Der nie­der­län­di­sche Staats­rat hat in einem Beschluss vom 1. April 2020 (dan­ke an Chri­sti­an Drechs­ler für den Hin­weis!) fest­ge­hal­ten, dass

  • der Anspruch auf Scha­den­er­satz i.S.v. Art. 82 DSGVO nach Wahl des Geschä­dig­ten zusam­men mit einer Beschwer­de vor den Ver­wal­tungs­be­hör­den oder selb­stän­dig vor einem Zivil­ge­richt gel­tend gemacht wer­den kann (jeden­falls in den Nie­der­lan­den, wobeio ab EUR 25’000 nur die Zivil­ge­rich­te zustän­dig sind);
  • die Ermitt­lung und Berech­nung des Anspruchs auf Scha­den­er­satz infol­ge einer Daten­schutz­ver­let­zung (hier: ver­spä­te­te Infor­ma­ti­on) durch die DSGVO nicht vor­ge­ge­ben wird und dem­nach Sache des natio­na­len Rechts ist (wobei ins­be­son­de­re “effet uti­le” zu beach­ten ist);
  • nach Erwä­gungs­grund 146[mfn][…] Der Begriff des Scha­dens soll­te im Lich­te der Recht­spre­chung des Gerichts­hofs weit auf eine Art und Wei­se aus­ge­legt wer­den, die den Zie­len die­ser Ver­ord­nung in vol­lem Umfang ent­spricht. Dies gilt unbe­scha­det von Scha­den­er­satz­for­de­run­gen auf­grund von Ver­stö­ßen gegen ande­re Vor­schrif­ten des Uni­ons­rechts oder des Rechts der Mit­glied­staa­ten. […][/mfn] ist der Begriff des Scha­dens weit aus­zu­le­gen. Der Recht­spre­chung des EuGH zufol­ge (z.B. Rs. C‑337/15 P Rz. 91) muss der zu erset­zen­de Scha­den jedoch “tat­säch­lich und sicher” sein;
  • eine Ver­let­zung der DSGVO als sol­che belegt noch kei­nen Scha­den:

    Es besteht kein Grund zu der Annah­me, dass ein Ver­stoß gegen die DSGVO schon einen Angriff auf die Inte­gri­tät einer Per­son impli­ziert und daher zu einem ersatz­fä­hi­gen Scha­den führt. Ent­ge­gen dem Vor­brin­gen [der Rechts­mit­tel­füh­re­rin] lässt sich dies aus den Erwä­gungs­grün­den 85 und 146 der Erwä­gungs­grün­de der DSGVO nicht ablei­ten. Die Tat­sa­che, dass eine Ver­let­zung per­so­nen­be­zo­ge­ner Daten zu (im)materiellem Scha­den füh­ren kann und dass eine betrof­fe­ne Per­son für den erlit­te­nen Scha­den eine voll­stän­di­ge und tat­säch­li­che Ent­schä­di­gung erhal­ten muss, bedeu­tet nicht, dass eine Ver­let­zung der Nor­men per defi­ni­tio­nem zu einem Scha­den führt.

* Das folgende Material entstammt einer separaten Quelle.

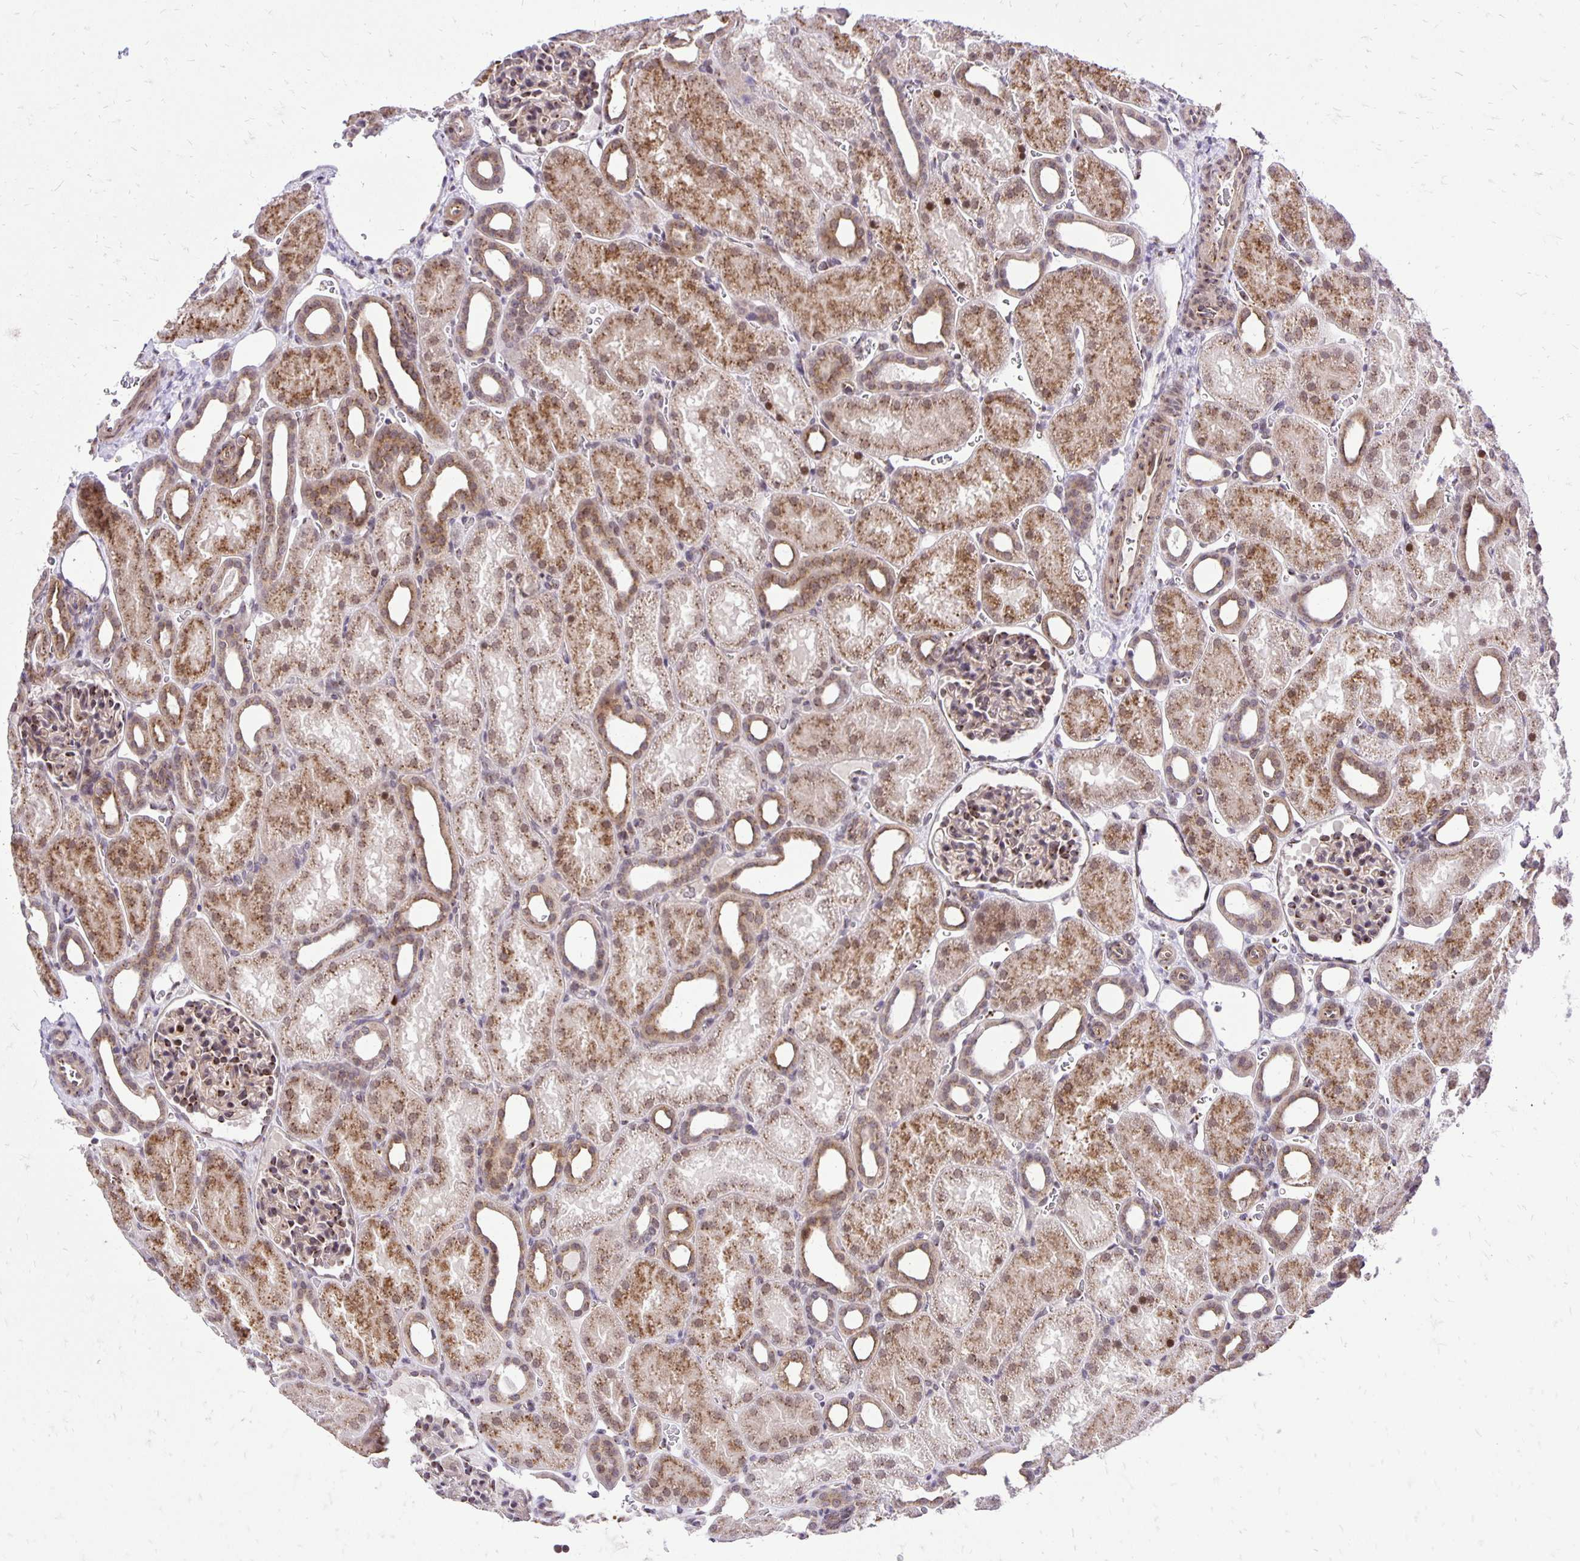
{"staining": {"intensity": "moderate", "quantity": "25%-75%", "location": "cytoplasmic/membranous,nuclear"}, "tissue": "kidney", "cell_type": "Cells in glomeruli", "image_type": "normal", "snomed": [{"axis": "morphology", "description": "Normal tissue, NOS"}, {"axis": "topography", "description": "Kidney"}], "caption": "A medium amount of moderate cytoplasmic/membranous,nuclear staining is present in approximately 25%-75% of cells in glomeruli in unremarkable kidney.", "gene": "GOLGA5", "patient": {"sex": "male", "age": 2}}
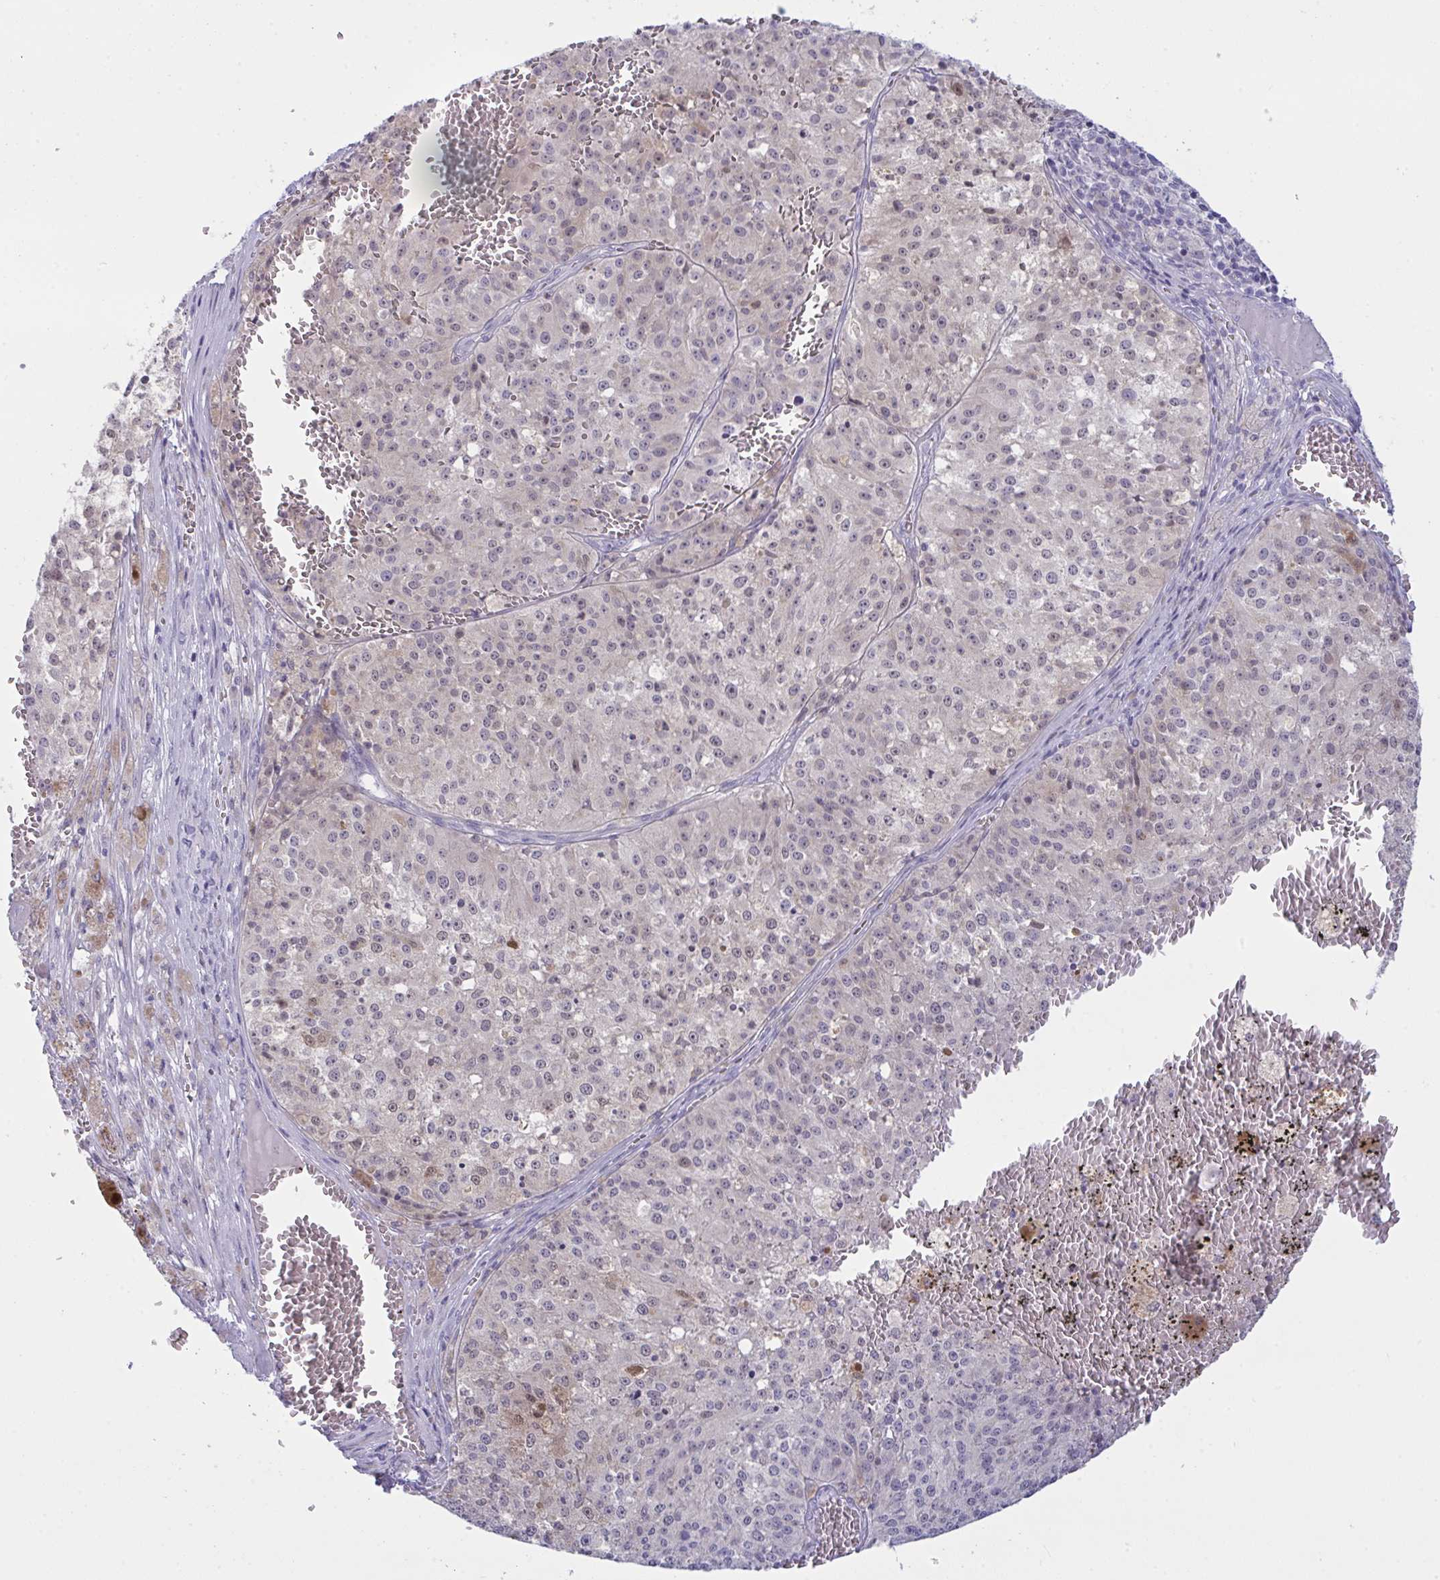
{"staining": {"intensity": "negative", "quantity": "none", "location": "none"}, "tissue": "melanoma", "cell_type": "Tumor cells", "image_type": "cancer", "snomed": [{"axis": "morphology", "description": "Malignant melanoma, Metastatic site"}, {"axis": "topography", "description": "Lymph node"}], "caption": "This is a histopathology image of immunohistochemistry staining of melanoma, which shows no positivity in tumor cells.", "gene": "TENT5D", "patient": {"sex": "female", "age": 64}}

  • eine zunächst unvoll­stän­di­ge Infor­ma­ti­on stellt sodann kein schwe­res schuld­haf­tes Ver­hal­ten dar, das so schwer­wie­gend ist, dass sie eine Ver­let­zung eines Grund­rechts darstellt;
  • der Scha­den­er­satz nach der DSGVO hat kei­nen Straf­cha­rak­ter. Der Zweck besteht viel­mehr dar­in, einen unrecht­mä­ssi­gen Ein­griff in die Pri­vat­sphä­re zu behe­ben oder eine Ent­schä­di­gung zu lei­sten. Erwä­gungs­grund 146 sagt auch nicht, die Ent­schä­di­gung müs­se wirk­sam und “abschreckend” sein;
  • der Geschä­dig­te hät­te daher den ent­stan­de­nen Scha­den kon­kret bele­gen müs­sen, was er ver­säumt hat.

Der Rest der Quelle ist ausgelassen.